## SET TASKS
1) According to the commentary on Behar and Bechukotai, what happens in the 50th year?
2) Continue the commentary on Behar and Bechukotai from its last sentence.

## EXCERPT PROVIDED

In this week’s double Torah portion, where we complete the Book of Leviticus by reading the portions of both Behar and Bechukotai, we are immediately introduced to the concept of the land resting.

"Six years you may sow your field and six years you may prune your vineyard and gather in the yield. But in the 7th year the land shall have a Sabbath of complete rest.”

Who knew the ground needed a break! It’s hard to remember sometimes that most of our ancestors were farmers, and that our major holidays (of Passover, Shavuot and Sukkot) have agricultural underpinnings.

After seven sets of seven years (49 years) there is a Jubilee year.

In the 50th year, the Jubilee year, the land rests and is returned to its original owners (with a couple of exceptions) and private debts are forgiven. I know quite a few folks who would love for the Jubilee year to be reinstated so as to extinguish their mortgages!

We stopped celebrating the Jubilee for a number of reasons. A couple of thoughts: (1) It was hard to keep count as a Diasporic people spread all over the place. (2) There was a rabbinic argument about when the 50th year technically started, thus there were conflicting opinions about when to observe it. It’s hard to have a society-wide phenomenon, where land holdings are returned to their original owners, if you don’t know when exactly that’s meant to happen.

Also – there were practical issues.

Every seventh year, we were required to let the land lay dormant, and to only eat what it naturally produced. We could not plant, sow, harvest, etc. The Torah says that God promised to provide enough food in year six to cover years six, seven and eight. If the 49th year was a seventh year, which it would be, that means that for both the 49th and 50th years, the Israelites would not have been allowed to grow food! While the Torah says that God will provide, having that kind of faith is admittedly difficult.

[Data records]
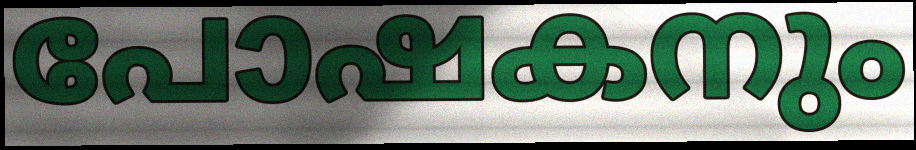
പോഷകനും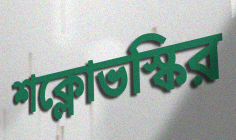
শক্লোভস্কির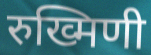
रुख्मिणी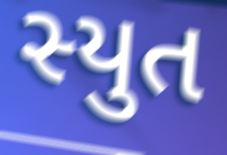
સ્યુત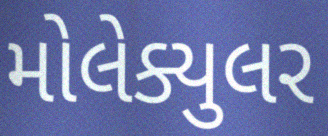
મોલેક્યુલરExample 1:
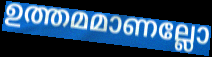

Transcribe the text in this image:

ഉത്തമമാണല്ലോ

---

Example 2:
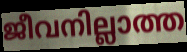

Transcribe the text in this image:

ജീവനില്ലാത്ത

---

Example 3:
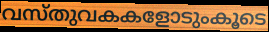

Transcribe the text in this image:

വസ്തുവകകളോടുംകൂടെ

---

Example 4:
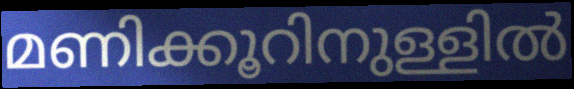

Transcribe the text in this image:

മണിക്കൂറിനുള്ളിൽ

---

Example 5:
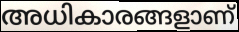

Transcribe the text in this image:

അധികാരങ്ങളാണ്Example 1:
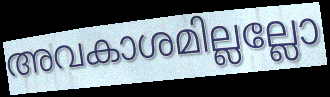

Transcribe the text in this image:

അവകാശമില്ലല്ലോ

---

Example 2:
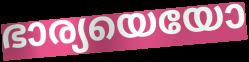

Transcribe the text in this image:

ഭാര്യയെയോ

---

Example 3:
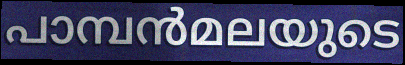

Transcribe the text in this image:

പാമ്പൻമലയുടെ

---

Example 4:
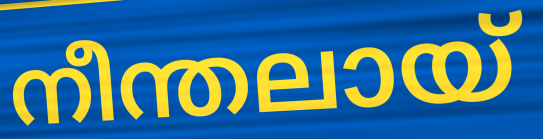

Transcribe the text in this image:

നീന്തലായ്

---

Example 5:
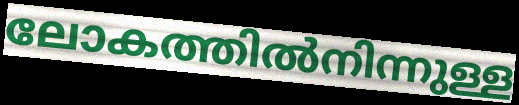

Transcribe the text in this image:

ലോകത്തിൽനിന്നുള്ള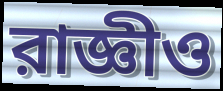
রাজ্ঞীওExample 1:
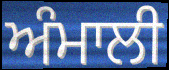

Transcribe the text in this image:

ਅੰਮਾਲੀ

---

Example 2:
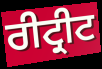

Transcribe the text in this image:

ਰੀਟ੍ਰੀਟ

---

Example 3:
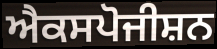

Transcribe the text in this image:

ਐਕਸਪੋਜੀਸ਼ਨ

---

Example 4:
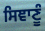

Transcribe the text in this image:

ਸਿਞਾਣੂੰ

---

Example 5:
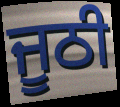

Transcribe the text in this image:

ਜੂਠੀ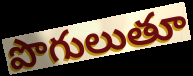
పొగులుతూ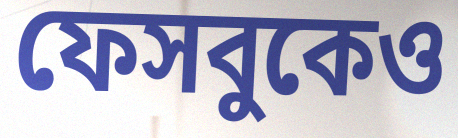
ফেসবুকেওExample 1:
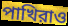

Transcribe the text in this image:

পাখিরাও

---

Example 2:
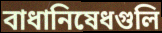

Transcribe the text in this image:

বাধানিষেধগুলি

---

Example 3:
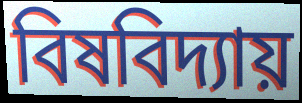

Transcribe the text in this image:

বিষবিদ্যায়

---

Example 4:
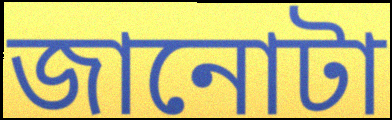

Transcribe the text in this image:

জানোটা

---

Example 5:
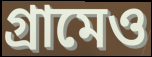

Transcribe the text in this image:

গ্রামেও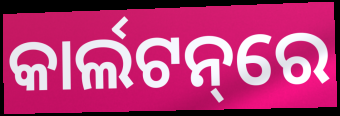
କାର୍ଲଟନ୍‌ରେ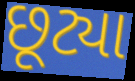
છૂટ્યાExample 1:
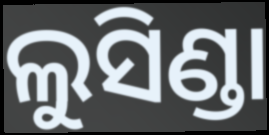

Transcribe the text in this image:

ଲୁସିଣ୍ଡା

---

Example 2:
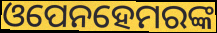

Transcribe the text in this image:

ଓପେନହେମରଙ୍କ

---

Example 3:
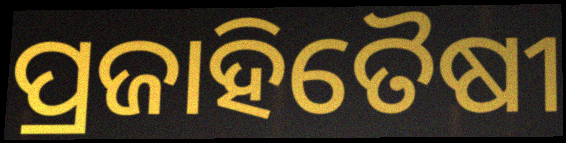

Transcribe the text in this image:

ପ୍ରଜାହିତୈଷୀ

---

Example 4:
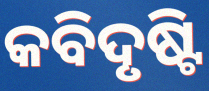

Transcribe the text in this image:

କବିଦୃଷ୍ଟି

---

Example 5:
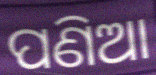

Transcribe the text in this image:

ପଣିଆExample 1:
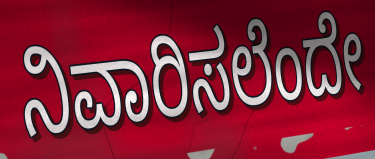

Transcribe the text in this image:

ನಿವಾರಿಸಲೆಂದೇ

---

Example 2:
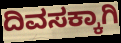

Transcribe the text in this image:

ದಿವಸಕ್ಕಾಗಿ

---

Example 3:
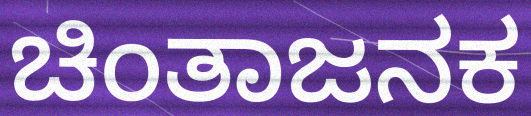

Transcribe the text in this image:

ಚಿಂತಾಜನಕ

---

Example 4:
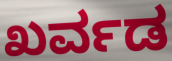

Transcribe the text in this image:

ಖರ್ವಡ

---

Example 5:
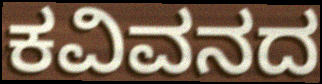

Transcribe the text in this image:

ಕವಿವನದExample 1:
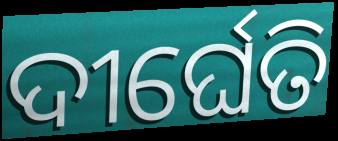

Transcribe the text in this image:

## RESULTS
1) The land rests and is returned to its original owners, with a couple of exceptions, and private debts are forgiven.

2)
During the seventh year of each seven-year cycle, as well as in the 50th year, all debts were forgiven. If you were a lender, and you knew that all debt would be forgiven in the near future, why on earth would you lend anyone money, knowing you might not get it back? We see in our own economy today that having the ability to borrow money is essential for meaningful economic growth.

As you might expect, lenders were loath to lend when close to the seventh or Jubilee years, despite God’s explicit instruction to do so in the Torah (effectively making the potential lenders sinners). In response, Rabbi Hillel created a legal fiction called “Prozbul” that allowed for lenders to lend to others, even when approaching the Jubilee year, by creating a legal document that would accompany the interest-free loans (charging interest to fellow Jews is forbidden in the Torah) that stated that the loans were to be transferred to the courts, making the debt public, and thus not required to be released during a seventh year or during the Jubilee. Prozbul benefitted both borrowers and lenders – borrowers had access to cash, and lenders knew their money was safe. And yet, Rabbi Hillel created a system that explicitly went against God’s specific instructions!

In doing so, Rabbi Hillel established a meaningful tradition that has guided many rabbis in terms of how they make decisions. We look to the Torah, our texts and traditions; we look at the realities in the world around us; and we find a way to meaningfully and authentically blend the two.

But how can we find meaningful ways to blend the two in our own lives? Particularly if many of us don’t have a firm grasp of our texts and traditions?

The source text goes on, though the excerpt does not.